Soft inflatable robots have emerged as a promising paradigm for applications that require inherent safety and adaptability. However, the integration of sensing and control systems in these robots without compromising their softness, form factor, or capabilities, has posed significant challenges. Addressing this obstacle, a research team jointly led by Professor Jiyun Kim (Department of Materials Science and Engineering, UNIST) and Professor Jonbum Bae (Department of Mechanical Engineering, UNIST) has developed groundbreaking “soft valve” technology — an all-in-one solution that integrates sensors and control valves while maintaining complete softness.
Traditionally, soft robot bodies coexisted with rigid electronic components for perception purposes. The study conducted by this research team introduces a novel approach to overcome this limitation by creating soft analogs of sensors and control valves that operate without electricity. The resulting tube-shaped part serves dual functions: detecting external stimuli and precisely controlling driving motion using only air pressure. By eliminating the need for electricity-dependent components, these all-soft valves enable safe operation underwater or in environments where sparks may pose risks — while simultaneously reducing weight burdens on robotic systems. Moreover, each component is inexpensive.
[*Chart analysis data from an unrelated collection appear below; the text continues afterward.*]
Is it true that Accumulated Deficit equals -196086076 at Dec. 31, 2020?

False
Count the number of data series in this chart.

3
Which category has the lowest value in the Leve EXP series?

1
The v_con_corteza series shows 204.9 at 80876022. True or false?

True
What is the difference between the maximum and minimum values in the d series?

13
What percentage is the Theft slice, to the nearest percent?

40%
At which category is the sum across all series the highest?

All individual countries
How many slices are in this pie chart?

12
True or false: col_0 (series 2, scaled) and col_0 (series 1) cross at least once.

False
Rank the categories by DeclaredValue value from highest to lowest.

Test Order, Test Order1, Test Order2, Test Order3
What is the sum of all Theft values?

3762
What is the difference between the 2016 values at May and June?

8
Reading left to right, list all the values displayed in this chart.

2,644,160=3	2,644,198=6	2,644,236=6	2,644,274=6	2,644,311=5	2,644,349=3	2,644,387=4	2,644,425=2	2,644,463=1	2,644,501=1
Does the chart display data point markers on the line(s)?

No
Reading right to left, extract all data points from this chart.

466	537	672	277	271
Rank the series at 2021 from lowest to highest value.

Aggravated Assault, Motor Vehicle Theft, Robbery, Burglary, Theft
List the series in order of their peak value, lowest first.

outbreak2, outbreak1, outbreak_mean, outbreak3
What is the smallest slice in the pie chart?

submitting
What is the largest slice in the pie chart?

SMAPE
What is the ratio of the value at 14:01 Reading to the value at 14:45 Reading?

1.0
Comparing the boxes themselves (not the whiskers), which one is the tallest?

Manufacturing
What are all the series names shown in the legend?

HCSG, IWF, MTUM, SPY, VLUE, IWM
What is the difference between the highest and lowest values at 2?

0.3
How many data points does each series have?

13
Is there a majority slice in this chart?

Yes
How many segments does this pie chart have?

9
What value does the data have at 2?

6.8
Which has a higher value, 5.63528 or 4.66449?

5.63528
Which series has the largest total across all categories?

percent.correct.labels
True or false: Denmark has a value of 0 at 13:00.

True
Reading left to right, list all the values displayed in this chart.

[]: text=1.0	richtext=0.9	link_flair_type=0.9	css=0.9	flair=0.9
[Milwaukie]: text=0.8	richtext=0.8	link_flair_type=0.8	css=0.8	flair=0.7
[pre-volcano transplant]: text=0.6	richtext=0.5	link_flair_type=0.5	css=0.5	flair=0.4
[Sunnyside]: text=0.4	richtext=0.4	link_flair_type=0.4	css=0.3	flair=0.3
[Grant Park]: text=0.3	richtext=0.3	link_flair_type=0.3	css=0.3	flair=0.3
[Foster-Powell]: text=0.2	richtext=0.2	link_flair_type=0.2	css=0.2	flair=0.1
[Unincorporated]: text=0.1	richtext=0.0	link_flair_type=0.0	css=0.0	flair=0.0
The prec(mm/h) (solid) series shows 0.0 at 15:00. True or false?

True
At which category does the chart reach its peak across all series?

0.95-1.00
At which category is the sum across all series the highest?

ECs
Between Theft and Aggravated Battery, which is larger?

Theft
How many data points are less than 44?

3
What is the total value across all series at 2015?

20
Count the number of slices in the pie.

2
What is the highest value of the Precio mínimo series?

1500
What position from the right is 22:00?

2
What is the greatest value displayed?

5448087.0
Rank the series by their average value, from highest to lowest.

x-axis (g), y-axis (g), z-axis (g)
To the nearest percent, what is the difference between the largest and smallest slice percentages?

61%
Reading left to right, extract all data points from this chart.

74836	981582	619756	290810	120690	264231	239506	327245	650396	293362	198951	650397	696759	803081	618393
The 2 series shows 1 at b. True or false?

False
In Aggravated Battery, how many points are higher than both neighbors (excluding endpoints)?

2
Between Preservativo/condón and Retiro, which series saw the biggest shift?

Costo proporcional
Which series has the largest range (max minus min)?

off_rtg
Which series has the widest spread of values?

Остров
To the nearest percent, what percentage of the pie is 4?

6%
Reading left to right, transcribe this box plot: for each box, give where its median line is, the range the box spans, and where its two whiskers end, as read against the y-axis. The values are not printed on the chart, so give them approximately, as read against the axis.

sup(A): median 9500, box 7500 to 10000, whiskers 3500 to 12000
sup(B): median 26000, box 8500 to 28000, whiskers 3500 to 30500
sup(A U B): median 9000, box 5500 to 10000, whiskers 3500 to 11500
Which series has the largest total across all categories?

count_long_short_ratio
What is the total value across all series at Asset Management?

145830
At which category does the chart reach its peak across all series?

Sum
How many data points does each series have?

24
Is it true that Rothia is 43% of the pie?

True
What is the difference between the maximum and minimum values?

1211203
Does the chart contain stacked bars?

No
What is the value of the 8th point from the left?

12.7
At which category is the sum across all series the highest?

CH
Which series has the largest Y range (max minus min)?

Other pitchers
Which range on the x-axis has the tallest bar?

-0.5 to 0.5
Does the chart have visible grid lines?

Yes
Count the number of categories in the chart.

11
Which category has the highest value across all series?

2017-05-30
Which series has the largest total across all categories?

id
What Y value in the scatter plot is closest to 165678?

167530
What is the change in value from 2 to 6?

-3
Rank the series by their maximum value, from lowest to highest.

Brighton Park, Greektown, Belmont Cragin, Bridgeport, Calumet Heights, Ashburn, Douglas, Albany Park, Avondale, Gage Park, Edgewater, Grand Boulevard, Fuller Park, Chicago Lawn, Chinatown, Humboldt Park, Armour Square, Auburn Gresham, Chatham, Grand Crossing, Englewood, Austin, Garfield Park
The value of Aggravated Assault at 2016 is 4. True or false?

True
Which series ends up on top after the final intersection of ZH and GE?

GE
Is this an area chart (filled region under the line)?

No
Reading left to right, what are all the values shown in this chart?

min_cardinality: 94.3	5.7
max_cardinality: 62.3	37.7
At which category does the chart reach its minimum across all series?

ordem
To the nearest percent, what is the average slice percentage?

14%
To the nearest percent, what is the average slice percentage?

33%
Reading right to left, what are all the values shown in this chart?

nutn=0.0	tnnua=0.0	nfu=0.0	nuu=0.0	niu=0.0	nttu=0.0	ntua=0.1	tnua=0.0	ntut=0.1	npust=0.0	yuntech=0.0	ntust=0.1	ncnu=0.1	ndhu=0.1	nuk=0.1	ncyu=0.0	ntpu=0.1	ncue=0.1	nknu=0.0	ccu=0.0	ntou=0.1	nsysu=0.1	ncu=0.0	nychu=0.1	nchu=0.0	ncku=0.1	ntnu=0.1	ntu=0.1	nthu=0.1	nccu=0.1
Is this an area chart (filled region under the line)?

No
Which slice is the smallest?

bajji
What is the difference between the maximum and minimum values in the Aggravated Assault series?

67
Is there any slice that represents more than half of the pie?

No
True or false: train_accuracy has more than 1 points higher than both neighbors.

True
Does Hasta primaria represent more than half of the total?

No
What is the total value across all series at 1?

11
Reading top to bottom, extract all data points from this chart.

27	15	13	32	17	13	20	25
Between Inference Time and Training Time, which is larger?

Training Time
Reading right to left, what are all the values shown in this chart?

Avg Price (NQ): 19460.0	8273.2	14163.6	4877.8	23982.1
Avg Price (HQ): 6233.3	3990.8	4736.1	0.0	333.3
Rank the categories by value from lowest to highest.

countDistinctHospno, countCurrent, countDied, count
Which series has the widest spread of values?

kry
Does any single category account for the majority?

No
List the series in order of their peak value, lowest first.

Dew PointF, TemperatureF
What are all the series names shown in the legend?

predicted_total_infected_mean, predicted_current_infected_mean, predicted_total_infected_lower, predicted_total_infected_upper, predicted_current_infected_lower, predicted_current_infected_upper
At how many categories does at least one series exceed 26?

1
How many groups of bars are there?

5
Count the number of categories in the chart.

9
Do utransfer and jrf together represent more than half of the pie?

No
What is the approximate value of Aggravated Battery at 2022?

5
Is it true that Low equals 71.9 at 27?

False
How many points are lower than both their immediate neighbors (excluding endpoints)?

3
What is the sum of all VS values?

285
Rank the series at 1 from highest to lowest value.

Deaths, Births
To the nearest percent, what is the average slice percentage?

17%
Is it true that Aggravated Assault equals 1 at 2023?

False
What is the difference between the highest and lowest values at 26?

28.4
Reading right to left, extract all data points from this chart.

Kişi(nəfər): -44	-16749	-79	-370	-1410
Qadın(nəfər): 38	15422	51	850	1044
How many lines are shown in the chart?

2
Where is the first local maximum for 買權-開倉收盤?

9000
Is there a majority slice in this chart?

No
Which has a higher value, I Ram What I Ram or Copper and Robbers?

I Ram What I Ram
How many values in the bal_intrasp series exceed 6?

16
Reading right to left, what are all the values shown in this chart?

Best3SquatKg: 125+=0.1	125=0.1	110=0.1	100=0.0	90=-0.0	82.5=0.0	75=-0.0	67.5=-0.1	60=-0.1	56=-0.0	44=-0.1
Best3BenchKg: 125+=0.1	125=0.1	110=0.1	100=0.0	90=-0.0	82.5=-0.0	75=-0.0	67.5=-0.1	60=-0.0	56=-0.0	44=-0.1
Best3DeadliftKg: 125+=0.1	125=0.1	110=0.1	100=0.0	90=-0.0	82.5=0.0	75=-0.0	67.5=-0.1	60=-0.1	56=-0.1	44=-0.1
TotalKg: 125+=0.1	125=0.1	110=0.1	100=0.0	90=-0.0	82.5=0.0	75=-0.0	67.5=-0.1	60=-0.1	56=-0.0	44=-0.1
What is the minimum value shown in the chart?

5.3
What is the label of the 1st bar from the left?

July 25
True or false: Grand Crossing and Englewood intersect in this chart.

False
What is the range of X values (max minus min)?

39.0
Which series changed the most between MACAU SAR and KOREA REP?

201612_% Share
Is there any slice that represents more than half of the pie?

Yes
The research team showcased various applications utilizing this groundbreaking technology. They created universal tongs capable of delicately picking up fragile items such as potato chips — preventing breakage caused by the excessive force exerted by conventional rigid robot hands. Additionally, they successfully employed these all-soft components to develop wearable elbow-assist robots designed to reduce muscle burden caused by repetitive tasks or strenuous activities involving arm movements. The elbow support automatically adjusts according to the angle at which an individual’s arm is bent — a breakthrough contributing to a 63% average decrease in the force exerted on the elbow.
The soft valve operates by utilizing air flow within a tube-shaped structure. When tension is applied to one end of the tube, a helically wound thread inside compresses it, controlling inflow and outflow of air. This accordion-like motion allows for precise and flexible movements without relying on electrical power.
Furthermore, the research team confirmed that by programming different structures or numbers of threads within the tube, they could accurately control airflow variations. This programmability enables customized adjustments to suit specific situations and requirements — providing flexibility in driving unit response even with consistent external forces applied to the end of the tube.
“These newly developed components can be easily employed using material programming alone, eliminating electronic devices,” said Professor Bae. “This breakthrough will significantly contribute to advancements in various wearable systems.”
This soft valve technology marks a significant step toward fully soft, electronics-free robots capable of autonomous operation — a crucial milestone for enhancing safety and adaptability across numerous industries.